**Task item:** The lines below starting at the line containing "X127940000Y-82540000D03*" and ending at the line containing "X106500000Y-95800000D03*" are to be repeated exactly, with both ends kept and nothing else added.

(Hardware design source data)
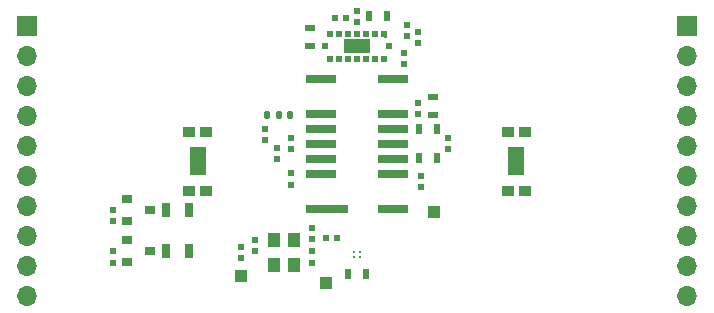
<source format=gbs>
G04 #@! TF.GenerationSoftware,KiCad,Pcbnew,6.0.0-d3dd2cf0fa~116~ubuntu20.04.1*
G04 #@! TF.CreationDate,2022-01-03T21:45:18+01:00*
G04 #@! TF.ProjectId,teebeutel_image_sensor,74656562-6575-4746-956c-5f696d616765,rev?*
G04 #@! TF.SameCoordinates,Original*
G04 #@! TF.FileFunction,Soldermask,Bot*
G04 #@! TF.FilePolarity,Negative*
%FSLAX46Y46*%
G04 Gerber Fmt 4.6, Leading zero omitted, Abs format (unit mm)*
G04 Created by KiCad (PCBNEW 6.0.0-d3dd2cf0fa~116~ubuntu20.04.1) date 2022-01-03 21:45:18*
%MOMM*%
%LPD*%
G01*
G04 APERTURE LIST*
G04 Aperture macros list*
%AMRoundRect*
0 Rectangle with rounded corners*
0 $1 Rounding radius*
0 $2 $3 $4 $5 $6 $7 $8 $9 X,Y pos of 4 corners*
0 Add a 4 corners polygon primitive as box body*
4,1,4,$2,$3,$4,$5,$6,$7,$8,$9,$2,$3,0*
0 Add four circle primitives for the rounded corners*
1,1,$1+$1,$2,$3*
1,1,$1+$1,$4,$5*
1,1,$1+$1,$6,$7*
1,1,$1+$1,$8,$9*
0 Add four rect primitives between the rounded corners*
20,1,$1+$1,$2,$3,$4,$5,0*
20,1,$1+$1,$4,$5,$6,$7,0*
20,1,$1+$1,$6,$7,$8,$9,0*
20,1,$1+$1,$8,$9,$2,$3,0*%
%AMHorizOval*
0 Thick line with rounded ends*
0 $1 width*
0 $2 $3 position (X,Y) of the first rounded end (center of the circle)*
0 $4 $5 position (X,Y) of the second rounded end (center of the circle)*
0 Add line between two ends*
20,1,$1,$2,$3,$4,$5,0*
0 Add two circle primitives to create the rounded ends*
1,1,$1,$2,$3*
1,1,$1,$4,$5*%
%AMFreePoly0*
4,1,7,0.250000,-0.360000,0.010000,-0.360000,0.010000,-0.250000,-0.250000,-0.250000,-0.250000,0.250000,0.250000,0.250000,0.250000,-0.360000,0.250000,-0.360000,$1*%
G04 Aperture macros list end*
%ADD10R,1.700000X1.700000*%
%ADD11O,1.700000X1.700000*%
%ADD12R,0.600000X0.500000*%
%ADD13R,0.600000X0.900000*%
%ADD14R,0.900000X0.600000*%
%ADD15RoundRect,0.147500X0.147500X0.172500X-0.147500X0.172500X-0.147500X-0.172500X0.147500X-0.172500X0*%
%ADD16R,0.500000X0.600000*%
%ADD17R,1.000000X1.000000*%
%ADD18HorizOval,0.180000X-0.021213X-0.021213X0.021213X0.021213X0*%
%ADD19HorizOval,0.180000X-0.021213X0.021213X0.021213X-0.021213X0*%
%ADD20C,0.130000*%
%ADD21R,3.600000X0.800000*%
%ADD22R,2.600000X0.700000*%
%ADD23R,2.640000X0.800000*%
%ADD24FreePoly0,0.000000*%
%ADD25R,0.500000X0.500000*%
%ADD26R,2.316000X1.200000*%
%ADD27R,1.100000X1.300000*%
%ADD28R,1.100000X0.950000*%
%ADD29R,1.400000X2.400000*%
%ADD30R,0.900000X0.800000*%
%ADD31R,0.700000X1.300000*%
G04 APERTURE END LIST*
D10*
X127940000Y-80000000D03*
D11*
X127940000Y-82540000D03*
X127940000Y-85080000D03*
X127940000Y-87620000D03*
X127940000Y-90160000D03*
X127940000Y-92700000D03*
X127940000Y-95240000D03*
X127940000Y-97780000D03*
X127940000Y-100320000D03*
X127940000Y-102860000D03*
D10*
X72060000Y-80000000D03*
D11*
X72060000Y-82540000D03*
X72060000Y-85080000D03*
X72060000Y-87620000D03*
X72060000Y-90160000D03*
X72060000Y-92700000D03*
X72060000Y-95240000D03*
X72060000Y-97780000D03*
X72060000Y-100320000D03*
X72060000Y-102860000D03*
D12*
X91400000Y-99070000D03*
X91400000Y-98130000D03*
X96200000Y-98070000D03*
X96200000Y-97130000D03*
D13*
X100750000Y-101000000D03*
X99250000Y-101000000D03*
X105250000Y-88800000D03*
X106750000Y-88800000D03*
D14*
X96000000Y-81750000D03*
X96000000Y-80250000D03*
D13*
X105250000Y-91200000D03*
X106750000Y-91200000D03*
D12*
X100000000Y-79670000D03*
X100000000Y-78730000D03*
X105400000Y-92730000D03*
X105400000Y-93670000D03*
D13*
X101050000Y-79200000D03*
X102550000Y-79200000D03*
D14*
X106400000Y-87550000D03*
X106400000Y-86050000D03*
D15*
X94360000Y-87600000D03*
X93385000Y-87600000D03*
X92415000Y-87600000D03*
D12*
X90200000Y-98730000D03*
X90200000Y-99670000D03*
X92200000Y-89670000D03*
X92200000Y-88730000D03*
X94400000Y-93470000D03*
X94400000Y-92530000D03*
D16*
X99070000Y-79400000D03*
X98130000Y-79400000D03*
D12*
X105200000Y-81470000D03*
X105200000Y-80530000D03*
X93200000Y-90330000D03*
X93200000Y-91270000D03*
D16*
X97330000Y-98000000D03*
X98270000Y-98000000D03*
D12*
X104000000Y-83270000D03*
X104000000Y-82330000D03*
X104200000Y-79930000D03*
X104200000Y-80870000D03*
X94400000Y-90470000D03*
X94400000Y-89530000D03*
X107700000Y-89530000D03*
X107700000Y-90470000D03*
X96200000Y-99130000D03*
X96200000Y-100070000D03*
D17*
X97400000Y-101800000D03*
X106500000Y-95800000D03*
X90200000Y-101200000D03*
D18*
X99780000Y-99620000D03*
D19*
X100220000Y-99620000D03*
X99780000Y-99180000D03*
D18*
X100220000Y-99180000D03*
D20*
X99875000Y-98125000D03*
X100125000Y-98125000D03*
X99875000Y-97875000D03*
X100125000Y-97875000D03*
D21*
X97450000Y-95500000D03*
D22*
X96950000Y-92540000D03*
X96950000Y-91270000D03*
X96950000Y-90000000D03*
X96950000Y-88730000D03*
X96950000Y-87460000D03*
D23*
X96950000Y-84500000D03*
X103050000Y-84500000D03*
D22*
X103050000Y-87460000D03*
X103050000Y-88730000D03*
X103050000Y-90000000D03*
X103050000Y-91270000D03*
X103050000Y-92573000D03*
D23*
X103030000Y-95500000D03*
D24*
X102300000Y-80690000D03*
D25*
X101550000Y-80690000D03*
X100750000Y-80690000D03*
X100000000Y-80690000D03*
X99250000Y-80690000D03*
X98450000Y-80690000D03*
X97700000Y-80690000D03*
X102710000Y-81750000D03*
D26*
X100000000Y-81750000D03*
D25*
X97300000Y-81750000D03*
X102300000Y-82810000D03*
X101550000Y-82810000D03*
X100750000Y-82810000D03*
X100000000Y-82810000D03*
X99250000Y-82810000D03*
X98450000Y-82810000D03*
X97700000Y-82810000D03*
D27*
X92975000Y-100250000D03*
X92975000Y-98150000D03*
X94625000Y-98150000D03*
X94625000Y-100250000D03*
D12*
X105200000Y-87470000D03*
X105200000Y-86530000D03*
D28*
X87250000Y-94025000D03*
X85750000Y-88975000D03*
D29*
X86500000Y-91500000D03*
D28*
X85750000Y-94025000D03*
X87250000Y-88975000D03*
X114250000Y-94025000D03*
X112750000Y-88975000D03*
D29*
X113500000Y-91500000D03*
D28*
X112750000Y-94025000D03*
X114250000Y-88975000D03*
D30*
X80500000Y-100050000D03*
X80500000Y-98150000D03*
X82500000Y-99100000D03*
X80500000Y-96550000D03*
X80500000Y-94650000D03*
X82500000Y-95600000D03*
D12*
X79300000Y-100070000D03*
X79300000Y-99130000D03*
X79300000Y-96570000D03*
X79300000Y-95630000D03*
D31*
X85750000Y-99100000D03*
X83850000Y-99100000D03*
X85750000Y-95600000D03*
X83850000Y-95600000D03*
M02*

</source>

**Task answer:**
X127940000Y-82540000D03*
X127940000Y-85080000D03*
X127940000Y-87620000D03*
X127940000Y-90160000D03*
X127940000Y-92700000D03*
X127940000Y-95240000D03*
X127940000Y-97780000D03*
X127940000Y-100320000D03*
X127940000Y-102860000D03*
D10*
X72060000Y-80000000D03*
D11*
X72060000Y-82540000D03*
X72060000Y-85080000D03*
X72060000Y-87620000D03*
X72060000Y-90160000D03*
X72060000Y-92700000D03*
X72060000Y-95240000D03*
X72060000Y-97780000D03*
X72060000Y-100320000D03*
X72060000Y-102860000D03*
D12*
X91400000Y-99070000D03*
X91400000Y-98130000D03*
X96200000Y-98070000D03*
X96200000Y-97130000D03*
D13*
X100750000Y-101000000D03*
X99250000Y-101000000D03*
X105250000Y-88800000D03*
X106750000Y-88800000D03*
D14*
X96000000Y-81750000D03*
X96000000Y-80250000D03*
D13*
X105250000Y-91200000D03*
X106750000Y-91200000D03*
D12*
X100000000Y-79670000D03*
X100000000Y-78730000D03*
X105400000Y-92730000D03*
X105400000Y-93670000D03*
D13*
X101050000Y-79200000D03*
X102550000Y-79200000D03*
D14*
X106400000Y-87550000D03*
X106400000Y-86050000D03*
D15*
X94360000Y-87600000D03*
X93385000Y-87600000D03*
X92415000Y-87600000D03*
D12*
X90200000Y-98730000D03*
X90200000Y-99670000D03*
X92200000Y-89670000D03*
X92200000Y-88730000D03*
X94400000Y-93470000D03*
X94400000Y-92530000D03*
D16*
X99070000Y-79400000D03*
X98130000Y-79400000D03*
D12*
X105200000Y-81470000D03*
X105200000Y-80530000D03*
X93200000Y-90330000D03*
X93200000Y-91270000D03*
D16*
X97330000Y-98000000D03*
X98270000Y-98000000D03*
D12*
X104000000Y-83270000D03*
X104000000Y-82330000D03*
X104200000Y-79930000D03*
X104200000Y-80870000D03*
X94400000Y-90470000D03*
X94400000Y-89530000D03*
X107700000Y-89530000D03*
X107700000Y-90470000D03*
X96200000Y-99130000D03*
X96200000Y-100070000D03*
D17*
X97400000Y-101800000D03*
X106500000Y-95800000D03*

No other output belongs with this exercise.